I co-wrote an article called ‘The Sleeping Bag Landscape’ in 2015 in collaboration with Rowan Bailey examining my involvement in The Sleeping Bag Project within the development of sleeping bag production. The article is published in the scholarly peer-reviewed journal Craft + Design Enquiry in a special issue called ‘Landscape, Place and Identity’ edited by Kay Lawrence and published by Australian National University Press (Barber & Bailey, 2015, pp.49-69). The article considers the ‘sleeping-bag’ as a travelling concept for developing new relations between the landscape and textiles. It examines the sleeping-bag within the wider historical and cultural contexts in which the material qualities of cloth are carried and transformed.
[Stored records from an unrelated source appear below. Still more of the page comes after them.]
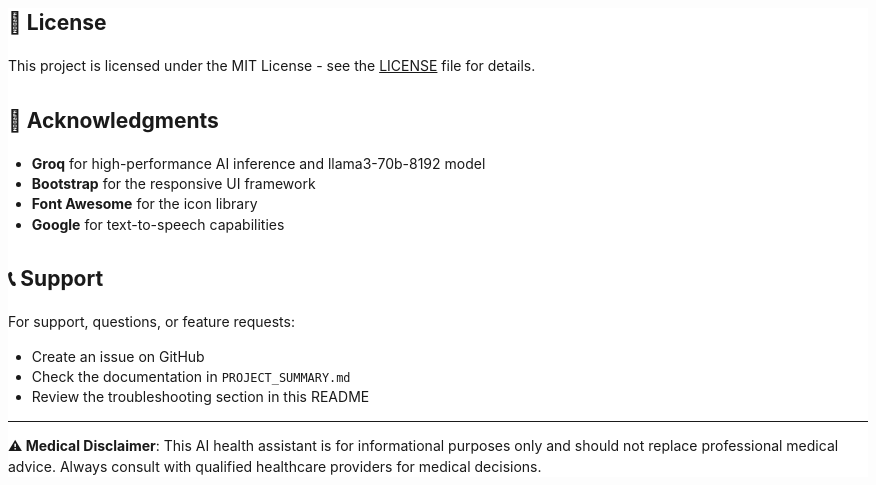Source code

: ## 📄 License

This project is licensed under the MIT License - see the [LICENSE](LICENSE) file for details.

## 🙏 Acknowledgments

- **Groq** for high-performance AI inference and llama3-70b-8192 model
- **Bootstrap** for the responsive UI framework
- **Font Awesome** for the icon library
- **Google** for text-to-speech capabilities

## 📞 Support

For support, questions, or feature requests:
- Create an issue on GitHub
- Check the documentation in `PROJECT_SUMMARY.md`
- Review the troubleshooting section in this README

---

**⚠️ Medical Disclaimer**: This AI health assistant is for informational purposes only and should not replace professional medical advice. Always consult with qualified healthcare providers for medical decisions.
By examining the appearance of the sleeping-bag in different landscapes and its own structure as a vehicle for conceptual thinking, the essay considers how certain strategies of thinking-through-making are brought to the fore in the analysis of specific examples, from an examination of the interconnectedness between materials and the landscapes from which they derive to the distancing of this relation as the sleeping-bag travels through unfamiliar terrains and climates. In turn, this cultural analysis provides the framework for The Sleeping Bag Project, which was first developed in 2010 and which uses the tools and skills of craft to reveal unacknowledged and hidden identity relations between craft-making and homelessness. It is argued that through this project an identity of place for the displaced is made possible in and through an ethics of care.

Reference: Barber, C., & Bailey, R. (2015). The sleeping bag landscape. Craft and Design Enquiry (7) 49-69.